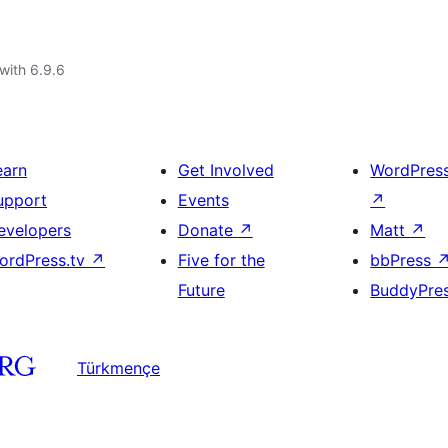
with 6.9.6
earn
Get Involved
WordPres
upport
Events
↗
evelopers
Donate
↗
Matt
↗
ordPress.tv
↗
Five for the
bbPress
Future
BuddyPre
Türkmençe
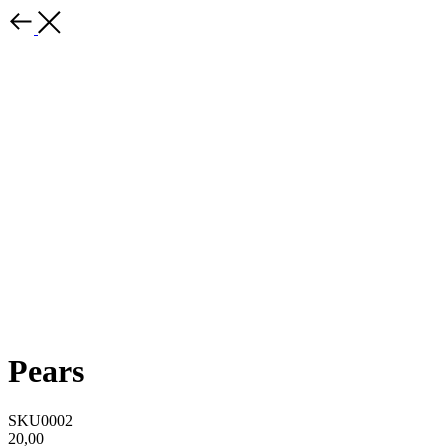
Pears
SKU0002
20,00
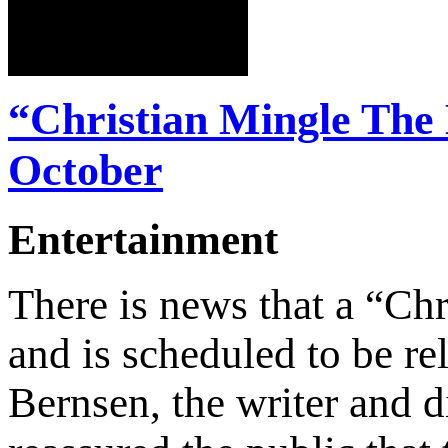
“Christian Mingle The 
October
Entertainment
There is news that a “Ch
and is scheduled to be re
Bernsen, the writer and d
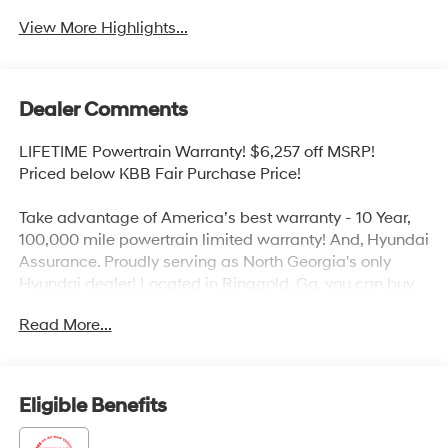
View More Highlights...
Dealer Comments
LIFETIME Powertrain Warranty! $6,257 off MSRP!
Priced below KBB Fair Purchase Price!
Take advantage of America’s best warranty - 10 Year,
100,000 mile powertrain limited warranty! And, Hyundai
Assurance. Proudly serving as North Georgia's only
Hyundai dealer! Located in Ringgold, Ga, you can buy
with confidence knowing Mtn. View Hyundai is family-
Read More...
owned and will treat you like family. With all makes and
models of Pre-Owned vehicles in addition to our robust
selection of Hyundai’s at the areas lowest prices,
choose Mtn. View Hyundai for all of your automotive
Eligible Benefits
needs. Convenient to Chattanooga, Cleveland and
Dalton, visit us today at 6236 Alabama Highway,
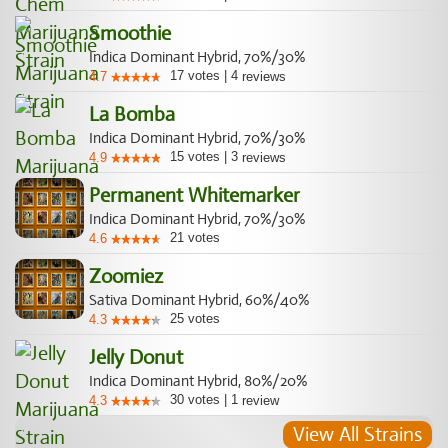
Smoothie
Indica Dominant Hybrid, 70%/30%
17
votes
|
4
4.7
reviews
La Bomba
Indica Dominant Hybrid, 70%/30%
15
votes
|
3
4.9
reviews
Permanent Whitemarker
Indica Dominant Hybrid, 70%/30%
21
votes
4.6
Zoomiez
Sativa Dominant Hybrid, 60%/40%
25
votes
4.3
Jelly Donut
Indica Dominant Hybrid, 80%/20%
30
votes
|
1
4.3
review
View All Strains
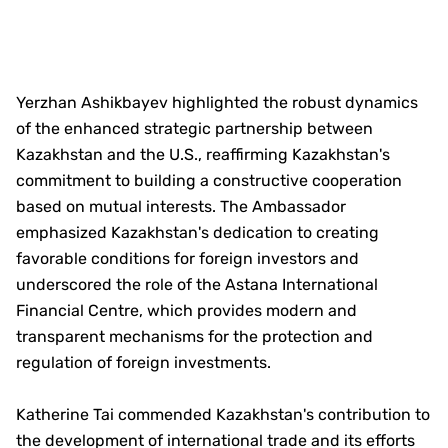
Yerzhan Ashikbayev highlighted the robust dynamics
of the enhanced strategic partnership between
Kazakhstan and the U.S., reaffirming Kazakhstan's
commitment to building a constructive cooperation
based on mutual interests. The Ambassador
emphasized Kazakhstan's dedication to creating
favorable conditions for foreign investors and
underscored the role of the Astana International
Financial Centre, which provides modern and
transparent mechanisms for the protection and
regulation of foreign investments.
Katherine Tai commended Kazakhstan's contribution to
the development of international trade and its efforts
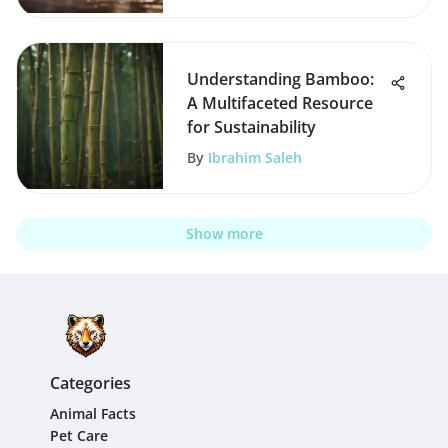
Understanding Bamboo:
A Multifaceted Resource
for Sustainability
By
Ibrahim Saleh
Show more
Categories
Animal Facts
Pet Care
__________
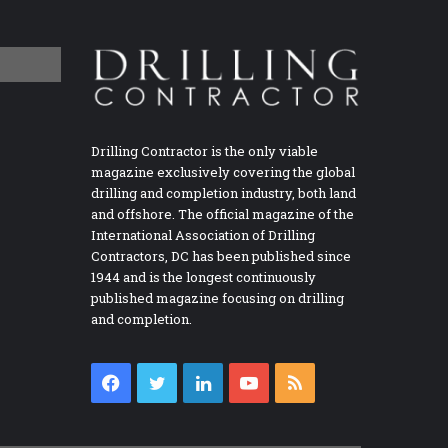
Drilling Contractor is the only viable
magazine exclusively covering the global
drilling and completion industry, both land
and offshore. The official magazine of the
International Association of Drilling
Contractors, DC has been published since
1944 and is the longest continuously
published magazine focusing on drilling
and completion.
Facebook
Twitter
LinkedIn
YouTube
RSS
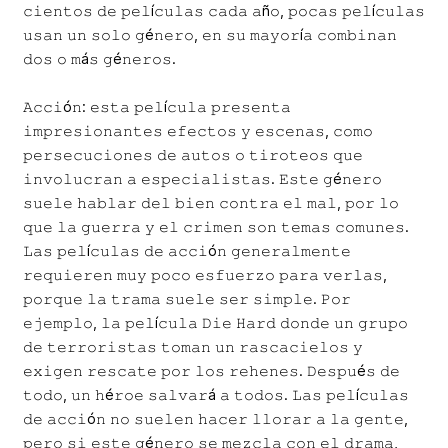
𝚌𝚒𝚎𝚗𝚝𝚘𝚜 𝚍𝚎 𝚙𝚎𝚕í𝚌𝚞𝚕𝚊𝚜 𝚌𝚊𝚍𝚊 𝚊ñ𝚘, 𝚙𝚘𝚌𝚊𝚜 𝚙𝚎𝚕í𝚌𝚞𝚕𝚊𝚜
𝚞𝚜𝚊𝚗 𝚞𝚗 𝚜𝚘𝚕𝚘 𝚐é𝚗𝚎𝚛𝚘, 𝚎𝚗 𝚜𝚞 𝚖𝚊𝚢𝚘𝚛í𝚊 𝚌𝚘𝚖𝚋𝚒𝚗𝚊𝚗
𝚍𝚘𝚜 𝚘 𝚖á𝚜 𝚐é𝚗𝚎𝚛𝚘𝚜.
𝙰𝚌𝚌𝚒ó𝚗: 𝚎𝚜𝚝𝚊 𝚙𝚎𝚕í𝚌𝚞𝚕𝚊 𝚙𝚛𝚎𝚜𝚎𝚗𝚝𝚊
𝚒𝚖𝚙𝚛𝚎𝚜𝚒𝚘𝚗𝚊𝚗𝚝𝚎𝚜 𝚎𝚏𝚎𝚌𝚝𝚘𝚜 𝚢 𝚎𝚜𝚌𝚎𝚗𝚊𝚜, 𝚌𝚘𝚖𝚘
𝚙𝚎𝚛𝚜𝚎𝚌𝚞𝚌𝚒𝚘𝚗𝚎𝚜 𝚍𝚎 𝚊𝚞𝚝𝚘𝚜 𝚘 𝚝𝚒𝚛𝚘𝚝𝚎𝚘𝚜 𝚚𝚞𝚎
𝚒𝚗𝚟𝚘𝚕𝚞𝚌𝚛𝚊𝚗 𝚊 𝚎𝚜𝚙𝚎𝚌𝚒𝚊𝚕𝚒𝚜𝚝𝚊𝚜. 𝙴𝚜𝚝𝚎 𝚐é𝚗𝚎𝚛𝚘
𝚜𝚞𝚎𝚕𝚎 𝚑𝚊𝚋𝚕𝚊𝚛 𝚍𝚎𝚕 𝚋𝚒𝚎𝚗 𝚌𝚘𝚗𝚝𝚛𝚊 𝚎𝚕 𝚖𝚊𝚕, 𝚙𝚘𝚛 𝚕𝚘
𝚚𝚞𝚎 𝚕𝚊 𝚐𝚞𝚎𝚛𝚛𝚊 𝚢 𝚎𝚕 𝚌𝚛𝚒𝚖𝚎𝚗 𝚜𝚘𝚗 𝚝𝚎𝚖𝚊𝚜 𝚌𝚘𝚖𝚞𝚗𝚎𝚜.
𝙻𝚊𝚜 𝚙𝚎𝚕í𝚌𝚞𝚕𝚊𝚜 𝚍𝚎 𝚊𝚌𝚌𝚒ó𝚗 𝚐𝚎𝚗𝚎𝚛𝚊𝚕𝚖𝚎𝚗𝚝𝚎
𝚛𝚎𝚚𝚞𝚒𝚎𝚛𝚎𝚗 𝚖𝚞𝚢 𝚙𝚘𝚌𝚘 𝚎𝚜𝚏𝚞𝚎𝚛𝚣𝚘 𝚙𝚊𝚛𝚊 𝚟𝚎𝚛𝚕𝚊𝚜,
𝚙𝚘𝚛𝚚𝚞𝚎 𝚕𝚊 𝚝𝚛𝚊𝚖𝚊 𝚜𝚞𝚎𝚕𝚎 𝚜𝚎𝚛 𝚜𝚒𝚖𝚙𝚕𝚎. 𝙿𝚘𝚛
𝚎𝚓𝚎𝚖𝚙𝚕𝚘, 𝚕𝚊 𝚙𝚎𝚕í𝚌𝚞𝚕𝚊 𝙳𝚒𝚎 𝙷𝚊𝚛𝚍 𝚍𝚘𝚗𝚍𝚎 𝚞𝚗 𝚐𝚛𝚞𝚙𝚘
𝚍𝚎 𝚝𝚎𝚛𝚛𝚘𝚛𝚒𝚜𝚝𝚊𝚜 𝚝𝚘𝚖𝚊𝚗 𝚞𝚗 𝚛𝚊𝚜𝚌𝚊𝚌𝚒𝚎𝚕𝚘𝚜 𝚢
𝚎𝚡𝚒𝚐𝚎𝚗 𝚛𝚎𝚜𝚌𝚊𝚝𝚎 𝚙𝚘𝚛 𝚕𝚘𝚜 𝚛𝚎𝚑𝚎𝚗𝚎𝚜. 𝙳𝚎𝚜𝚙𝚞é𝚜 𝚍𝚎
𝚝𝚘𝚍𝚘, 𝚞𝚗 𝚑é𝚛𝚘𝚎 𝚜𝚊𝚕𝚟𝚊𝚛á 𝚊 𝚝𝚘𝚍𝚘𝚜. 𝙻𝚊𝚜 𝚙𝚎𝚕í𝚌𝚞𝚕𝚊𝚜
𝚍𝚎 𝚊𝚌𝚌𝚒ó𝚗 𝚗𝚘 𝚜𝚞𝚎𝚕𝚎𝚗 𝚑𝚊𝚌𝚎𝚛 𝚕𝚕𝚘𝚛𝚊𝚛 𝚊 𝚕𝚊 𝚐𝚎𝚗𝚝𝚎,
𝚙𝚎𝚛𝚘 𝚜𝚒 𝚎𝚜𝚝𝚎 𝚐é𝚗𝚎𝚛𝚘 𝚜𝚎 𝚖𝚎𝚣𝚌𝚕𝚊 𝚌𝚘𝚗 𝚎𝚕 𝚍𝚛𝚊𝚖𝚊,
__________
_What this task involves_. Which part of the entries opens with the line containing "Contractors, DC has been published since" and closes with the line containing "𝚍𝚎 𝚊𝚌𝚌𝚒ó𝚗 𝚗𝚘"? Output that part exactly, ends included, pictures excluded.

_Answer to this problem_.
Contractors, DC has been published since
1944 and is the longest continuously
published magazine focusing on drilling
and completion.
Facebook
Twitter
LinkedIn
YouTube
RSS
𝚌𝚒𝚎𝚗𝚝𝚘𝚜 𝚍𝚎 𝚙𝚎𝚕í𝚌𝚞𝚕𝚊𝚜 𝚌𝚊𝚍𝚊 𝚊ñ𝚘, 𝚙𝚘𝚌𝚊𝚜 𝚙𝚎𝚕í𝚌𝚞𝚕𝚊𝚜
𝚞𝚜𝚊𝚗 𝚞𝚗 𝚜𝚘𝚕𝚘 𝚐é𝚗𝚎𝚛𝚘, 𝚎𝚗 𝚜𝚞 𝚖𝚊𝚢𝚘𝚛í𝚊 𝚌𝚘𝚖𝚋𝚒𝚗𝚊𝚗
𝚍𝚘𝚜 𝚘 𝚖á𝚜 𝚐é𝚗𝚎𝚛𝚘𝚜.
𝙰𝚌𝚌𝚒ó𝚗: 𝚎𝚜𝚝𝚊 𝚙𝚎𝚕í𝚌𝚞𝚕𝚊 𝚙𝚛𝚎𝚜𝚎𝚗𝚝𝚊
𝚒𝚖𝚙𝚛𝚎𝚜𝚒𝚘𝚗𝚊𝚗𝚝𝚎𝚜 𝚎𝚏𝚎𝚌𝚝𝚘𝚜 𝚢 𝚎𝚜𝚌𝚎𝚗𝚊𝚜, 𝚌𝚘𝚖𝚘
𝚙𝚎𝚛𝚜𝚎𝚌𝚞𝚌𝚒𝚘𝚗𝚎𝚜 𝚍𝚎 𝚊𝚞𝚝𝚘𝚜 𝚘 𝚝𝚒𝚛𝚘𝚝𝚎𝚘𝚜 𝚚𝚞𝚎
𝚒𝚗𝚟𝚘𝚕𝚞𝚌𝚛𝚊𝚗 𝚊 𝚎𝚜𝚙𝚎𝚌𝚒𝚊𝚕𝚒𝚜𝚝𝚊𝚜. 𝙴𝚜𝚝𝚎 𝚐é𝚗𝚎𝚛𝚘
𝚜𝚞𝚎𝚕𝚎 𝚑𝚊𝚋𝚕𝚊𝚛 𝚍𝚎𝚕 𝚋𝚒𝚎𝚗 𝚌𝚘𝚗𝚝𝚛𝚊 𝚎𝚕 𝚖𝚊𝚕, 𝚙𝚘𝚛 𝚕𝚘
𝚚𝚞𝚎 𝚕𝚊 𝚐𝚞𝚎𝚛𝚛𝚊 𝚢 𝚎𝚕 𝚌𝚛𝚒𝚖𝚎𝚗 𝚜𝚘𝚗 𝚝𝚎𝚖𝚊𝚜 𝚌𝚘𝚖𝚞𝚗𝚎𝚜.
𝙻𝚊𝚜 𝚙𝚎𝚕í𝚌𝚞𝚕𝚊𝚜 𝚍𝚎 𝚊𝚌𝚌𝚒ó𝚗 𝚐𝚎𝚗𝚎𝚛𝚊𝚕𝚖𝚎𝚗𝚝𝚎
𝚛𝚎𝚚𝚞𝚒𝚎𝚛𝚎𝚗 𝚖𝚞𝚢 𝚙𝚘𝚌𝚘 𝚎𝚜𝚏𝚞𝚎𝚛𝚣𝚘 𝚙𝚊𝚛𝚊 𝚟𝚎𝚛𝚕𝚊𝚜,
𝚙𝚘𝚛𝚚𝚞𝚎 𝚕𝚊 𝚝𝚛𝚊𝚖𝚊 𝚜𝚞𝚎𝚕𝚎 𝚜𝚎𝚛 𝚜𝚒𝚖𝚙𝚕𝚎. 𝙿𝚘𝚛
𝚎𝚓𝚎𝚖𝚙𝚕𝚘, 𝚕𝚊 𝚙𝚎𝚕í𝚌𝚞𝚕𝚊 𝙳𝚒𝚎 𝙷𝚊𝚛𝚍 𝚍𝚘𝚗𝚍𝚎 𝚞𝚗 𝚐𝚛𝚞𝚙𝚘
𝚍𝚎 𝚝𝚎𝚛𝚛𝚘𝚛𝚒𝚜𝚝𝚊𝚜 𝚝𝚘𝚖𝚊𝚗 𝚞𝚗 𝚛𝚊𝚜𝚌𝚊𝚌𝚒𝚎𝚕𝚘𝚜 𝚢
𝚎𝚡𝚒𝚐𝚎𝚗 𝚛𝚎𝚜𝚌𝚊𝚝𝚎 𝚙𝚘𝚛 𝚕𝚘𝚜 𝚛𝚎𝚑𝚎𝚗𝚎𝚜. 𝙳𝚎𝚜𝚙𝚞é𝚜 𝚍𝚎
𝚝𝚘𝚍𝚘, 𝚞𝚗 𝚑é𝚛𝚘𝚎 𝚜𝚊𝚕𝚟𝚊𝚛á 𝚊 𝚝𝚘𝚍𝚘𝚜. 𝙻𝚊𝚜 𝚙𝚎𝚕í𝚌𝚞𝚕𝚊𝚜
𝚍𝚎 𝚊𝚌𝚌𝚒ó𝚗 𝚗𝚘 𝚜𝚞𝚎𝚕𝚎𝚗 𝚑𝚊𝚌𝚎𝚛 𝚕𝚕𝚘𝚛𝚊𝚛 𝚊 𝚕𝚊 𝚐𝚎𝚗𝚝𝚎,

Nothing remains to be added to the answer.